Dams supplying Cape Town have, for the second year running, reached the 100% mark – this year sooner than in 2020, when dams hit full capacity in October. Prior to that, the last time dams were full was in 2014. The current total capacity of dams supplying the City of Cape Town is 101% compared to 96.3% last year.
Some residents have asked how the City calculates a capacity of more than 100%, and what happens with the excess water once dams have reached their full capacity. According to the City, in terms of the excess percentages, the water depth flowing over the spillways translates to a volume of water temporarily stored behind the dam wall.
When the percentage exceeds 100%, this means that the dam is overflowing, and this water goes down the rivers which is important for the ecological functioning of these water courses.
While the robust dam levels are something to be thankful for, the City continues to pursue its New Water Programme and the commitments laid out in its Water Strategy.
As dams are now full, some residents might also be questioning whether water tariffs can be lowered to pre-drought levels when all households, both indigent and non-indigent, were provided six kilolitres of water per month, at no charge.
Water usage habits have remained significantly lower than they were before the drought, and there are very few customers today who purchase the volumes of municipal water that enabled a subsidised allocation.
The changing circumstances placed the sustainability of the previous tariff model at risk, and left the water and sanitation service vulnerable to climate shocks, the City explains. This made it necessary to build resilience into the tariff model while adjusting the price of water to a more cost-reflective level.
For this reason, the City introduced the tariff model comprising a fixed component, and a (variable) usage component. It’s important to keep in mind the amount of water in our dams, which is shared several other municipalities, does not directly influence the cost of delivering the overall water and sanitation service, the City adds.
The City highlights these key points below to further explain how water and sanitation tariffs are structured and calculated:
- The cost of providing the service remains largely the same regardless of how much or how little water flows through the system. In other words, the transporting, quality and reliability of the water supply must remain at the same standard, whether people are using a lot of water, or a little.
- The water tariff is made up of a fixed part and a usage part. It’s a model used by numerous municipalities all over the country and helps provide a reliable water service.
- The fixed/variable tariff model helps stabilise revenue streams so that variations in usage patterns, as with a drought response, service operations and maintenance programmes are not negatively impacted. The fixed/variable tariff model helps stabilise revenue streams so that variations in usage patterns, as with a drought response, service operations and maintenance programmes are not negatively impacted.
- If the fixed portion of the tariff model was removed, the usage part of the tariff will need to be increased significantly to compensate.

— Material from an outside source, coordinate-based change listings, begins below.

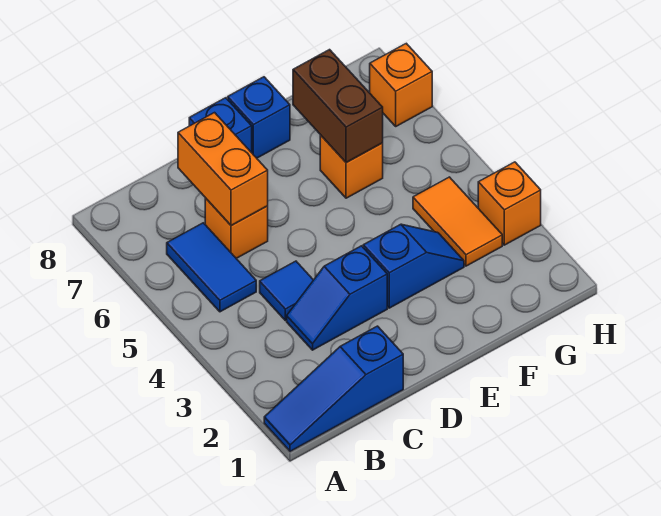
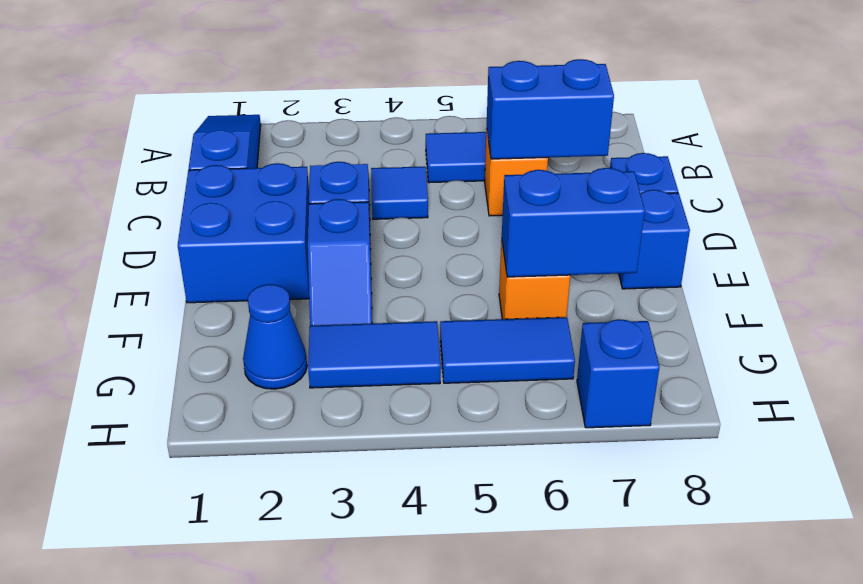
orange 1x2 brick [178,113,268,226] -> blue 1x2 brick [487,59,614,159]
none -> blue 2x2 brick [178,163,309,303]
brown 1x2 brick [293,50,383,162] -> blue 1x2 brick [502,168,645,277]
none -> blue 1x1 cone [243,284,307,389]
orange 1x2 tile [413,177,502,266] -> blue 1x2 tile [308,321,441,388]
none -> blue 1x2 tile [440,317,575,383]
orange 1x1 brick [478,162,541,245] -> none
orange 1x1 brick [370,43,432,126] -> blue 1x1 brick [577,319,660,428]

- The service includes the treatment and scientific quality testing of water; operation, repairs and maintenance of infrastructure, and transport and treatment of wastewater.
- The amount to be recovered to fund the service however depends on how much water is used by the customers.
- Many Cape Town residents have sustained the water-wise efficiencies developed during the drought, and as such, water costs more per kilolitre on average compared to the period before the drought. However water tariffs are currently far lower than during the drought, with the 2021/22 Water-wise no restriction tariff a full 45% lower than the Level 6B tariff of 2018.
- City water (including sanitation services) costs approximately 4c per litre* compared to around R10 per litre for shop-bought bottled water (*based on first 10 500 litres used and 15mm water meter).
- Post-drought tariffs also need to absorb the cost of the New Water Programme, which aims to produce approximately 300 million litres (Ml) per day through groundwater abstraction, desalination and water re-use by 2030.
- The NWP aims to build resilience to the effects of climate change, and future droughts, ensuring a safe, reliable water supply for generations to come.
- The City has the lowest tariff increases for services of all metros in 2021/22.
- The City does not budget for a profit from the sale of water and seeks to keep costs of service delivery as low as possible.
- Residents who are registered as indigent do not pay the fixed part of the water tariff and receive a free allocation of water monthly.
- Cape Town’s registered indigent residents are provided the largest water and sanitation allocation, at no charge to the household, in the country.
- The City will continue to support registered indigent residents – comprising approximately 40% of households in the metro – with a monthly water allocation at no charge.